- **DOCUMENT TEXT**:
+-------+
Whether the guarantees that were earlier given by the 2nd , 3rd and 4th defendants were still valid at the time the plaintiff granted the 1st defendant the bill discounting facility in 2002?”

On the first issue, the learned Judge answered in the affirmative and pronounced himself as follows:-

“It was clear from the evidence that pursuant to the long standing business relationship between the plaintiff and the first defendant, upon the first defendant making the application to be granted the discounting facility, the plaintiff favourably considered However, the letter of offer was not signed by the 1st defendant. Neither were the guarantees issued signed by the 1st defendant. In spite of this, the 1st defendant proceeded to endorse postdated cheques issued in its favour by its customers to the plaintiff for purposes of the same being discounted. From the correspondence exchanged between the plaintiff and the 1st defendant, it was evident that both the plaintiff and the 1st defendant proceeded with the transactions as if they were continuing with the previous loan agreement which had in fact been operated as an overdraft facility and not a term loan. From the evidence on record, there is no doubt that the 1st defendant did benefit from the bills discounting facility in regard to the postdated cheque issued by Messrs. Rani Motor Limited, Hardware Trading Stores Limited and Foam Mattresses Limited. These postdated cheques were of various amounts and which together with the interest accrued amounted to Kshs. 8,879,628/= as at 28th February 2006. The defendant argued that the plaintiff advanced this amount to the 1st defendant either gratuitously or at its own risk because the 1st defendant did not approve the said loan to be advanced to it.”

As regards the 2nd and 3rd issues, the learned Judge made a finding to the effect that

“the guarantees issued by the 2nd , 3rd and 4th defendants on 27th January 1998 in favour of the plaintiff had not been discharged by the time the plaintiff allowed the 1st defendant to discount the postdated cheques issued in favour of the 1st defendant by its customers”.

This is one of the contentious issues in this appeal, which we shall revert to later.

According to the learned Judge since the guarantees had not been discharged, and the 1st respondent continued to discount the cheques as requested by the 2nd respondent, then the only plausible, logical conclusion that could be made is that these latter transactions were covered by the original guarantees. On that basis the learned Judge proceeded to find that the appellant and the 3rd and 4th respondents were compellable to pay the amounts claimed from the 2nd respondent on the dishonoured cheques.

The learned Judge also made a finding, which is also contested in this appeal, to the effect that:-

“For the avoidance of doubt, this Court finds and holds that the plaintiff did issue the notice of dishonor to the 2nd , 3rd and 4th defendants before commencing the present action.”

It is the appellant’s case that no such notice of dishonor was issued and/or served on either the 2nd respondent, or the guarantors before the suit against them was commenced.

Consequent to these findings, the learned Judge entered judgment in favour of the 1st respondent herein, and against the guarantors (appellant, 3rd and 4th respondents) in the sum of Kshs. 8,879,628/= together with interest at the rate of 13.25% with effect from 1st March 2006 until payment in full. It was that judgment that propelled the appellant to this Court on appeal, citing the following grounds:-

1. The learned Judge erred in fact and in law in basing his judgment on a guarantee dated 27th January 1998 executed by the appellant in favour of the 1st respondent. The said guarantee was in fact exhausted on 29th July 2002 when the loan for which it was given was repaid in full.
+-------+
- **INFORMATION GIVEN**:
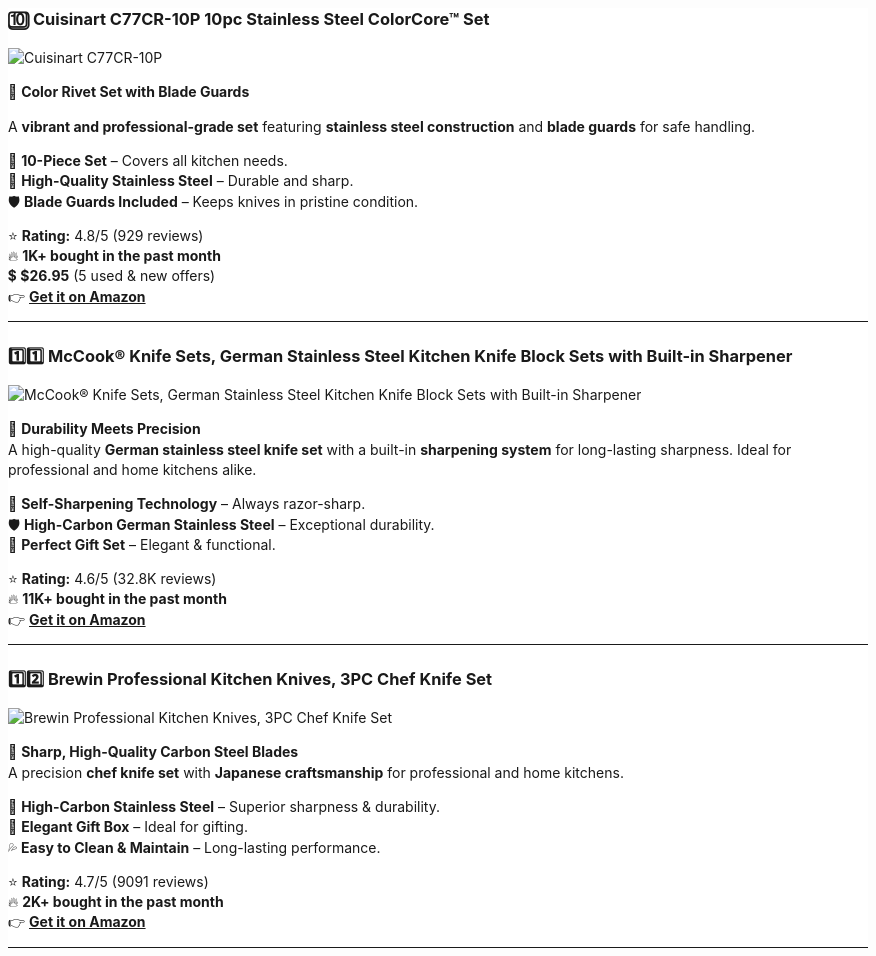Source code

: 
### 🔟 **Cuisinart C77CR-10P 10pc Stainless Steel ColorCore™ Set**  

![Cuisinart C77CR-10P](https://m.media-amazon.com/images/I/51O7GDsNvzL._AC_UF894,1000_QL80_.jpg)  

🔧 **Color Rivet Set with Blade Guards**  

A **vibrant and professional-grade set** featuring **stainless steel construction** and **blade guards** for safe handling.  

🔪 **10-Piece Set** – Covers all kitchen needs.  
🌟 **High-Quality Stainless Steel** – Durable and sharp.  
🛡 **Blade Guards Included** – Keeps knives in pristine condition.  

⭐ **Rating:** 4.8/5 (929 reviews)  
🔥 **1K+ bought in the past month**  
💲 **$26.95** (5 used & new offers)  
👉 **[Get it on Amazon](https://amzn.to/41LKfD3)**  

---  

### 1️⃣1️⃣ **McCook® Knife Sets, German Stainless Steel Kitchen Knife Block Sets with Built-in Sharpener** 

![McCook® Knife Sets, German Stainless Steel Kitchen Knife Block Sets with Built-in Sharpener](https://m.media-amazon.com/images/I/71whgZxsROL.jpg) 

🔧 **Durability Meets Precision**  
A high-quality **German stainless steel knife set** with a built-in **sharpening system** for long-lasting sharpness. Ideal for professional and home kitchens alike.  

🔪 **Self-Sharpening Technology** – Always razor-sharp.  
🛡 **High-Carbon German Stainless Steel** – Exceptional durability.  
🎁 **Perfect Gift Set** – Elegant & functional.  

⭐ **Rating:** 4.6/5 (32.8K reviews)  
🔥 **11K+ bought in the past month**  
👉 **[Get it on Amazon](https://amzn.to/4iXCZcS)**  

---  

### 1️⃣2️⃣ **Brewin Professional Kitchen Knives, 3PC Chef Knife Set**  

![Brewin Professional Kitchen Knives, 3PC Chef Knife Set](https://encrypted-tbn0.gstatic.com/images?q=tbn:ANd9GcQe29EPk7vvSdQizVIhL0X_nEdVhDctpCy2sg&s)

🔧 **Sharp, High-Quality Carbon Steel Blades**  
A precision **chef knife set** with **Japanese craftsmanship** for professional and home kitchens.  

🔪 **High-Carbon Stainless Steel** – Superior sharpness & durability.  
🎁 **Elegant Gift Box** – Ideal for gifting.  
💦 **Easy to Clean & Maintain** – Long-lasting performance.  

⭐ **Rating:** 4.7/5 (9091 reviews)  
🔥 **2K+ bought in the past month**   
👉 **[Get it on Amazon](https://amzn.to/4j0YrOR)**  

---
+-------+
- **TASK INSTRUCTIONS**:
1. In the court judgment on the guarantees, what interest rate did the learned Judge apply to the sum of Kshs. 8,879,628/=?
2. Carry on the court judgment on the guarantees from the point where it stops.
The records above come from a separate source.

- **ANSWERS FOR THIS EXERCISE**:
1. 13.25%, with effect from 1st March 2006 until payment in full.

2.
2. The learned Judge erred in finding the appellant liable on the said spent guarantee despite having found as a fact that the appellant did not use a guarantee for the subsequent bill discounting facility given in favour of the 2nd respondent by the 1st respondent.

3. The learned Judge erred in not giving effect to the evidence of the 1st respondent’s witness that the guarantee dated 27th January 1998 was spent upon the repayment of the loan facility in full to the 1st respondent in July 2002.

4. The learned Judge erred in law in holding the appellant liable on the bill discounting facility yet the 1st respondent had failed to issue notices of dishonor to the drawers of the bills.

5. The learned Judge erred in law in failing to consider the appellant’s written submissions.

Grounds 1, 2 and 3 are basically a challenge on the learned Judge’s findings on the guarantees. The second limb of the appeal is based on the learned Judge’s finding to the effect the 1st respondent had issued a notice of dishonor to the 2nd respondent after the cheques in question were dishonoured.

Narwar Singh Bhogal – 3rd respondent, also filed a notice of Cross appeal pursuant to Rule 74 of this Court’s Rules.

We note that the five grounds of the Cross appeal are similar to those in the main appeal and we shall consequently handle them together. In both appeals, the learned Judge is also faulted for failing to consider the evidence presented to the Court to the effect that the said guarantees had actually expired, and had not been renewed to cover the subsequent facility. The said evidence was adduced by the Bank’s own witness, Charles Maina Mwangi, and through the 4th defendant, and buttressed by submissions from both sides. This being a first appeal, as mandated by Rule 29 (1) (a) of this Court’s Rules, it is incumbent upon us to re-visit the evidence adduced before the trial court, critically re-appraise the same, and arrive at our own independent decision. We must nonetheless in carrying out this important task, not lose sight of the fact that we neither saw nor heard the witnesses as they testified before the trial Court, and therefore make some allowance for that. (See Selle v. Associated Motor Boat Company Limited [1968] EA 123.)

We shall therefore, reconsider the evidence adduced before the trial Court, both viva voce and by way of submissions of counsel on behalf of the parties; the law applicable; the grounds of appeal before us; and the submissions made before us in this appeal. We have touched on some of the issues earlier on in this judgment. We note that the factual aspect of this matter is actually uncontested.

As stated earlier, the gravamen of this appeal is whether the guarantees issued by the appellant, 3rd and 4th respondents were discharged upon payment of the term loan, or were they still valid to cover the cheque discounting facility that was offered thereafter ? It is the appellants case that the guarantees were only limited to the loan facility and they were discharged on payment of the loan amount within the 48 months stipulated in the guarantee.

What evidence was adduced to that effect?

The Bank’s witness, who was its Credit Risk Analysis, on cross-examination by the appellant’s counsel had this to say;

“By 31st May 2002, the 1st defendant had surplus funds in the account of over Ksh 10 million. The loan taken in 1998 had been paid in full between 13th May 2002 and 31st May 2002, the guarantors were not liable for their guarantees because no amount owed (sic) from May to July 2002.”

He went on to clarify that:-

“The loan issue in 1998 was a term loan. The client could access the loan by either overdrawing his account or by paying the monthly installments.”

The witness went further and conceded that;

“I do not have guarantees signed by 2nd , 3rd and 4th defendants in respect of the 2nd loan offer; Sam-con did not accept the 2nd offer.”

On the issue of whether the notice on the dishonoured cheques was issued by the bank, the witness had this to say;

“We did not issue any notice of dishonouring the cheques.”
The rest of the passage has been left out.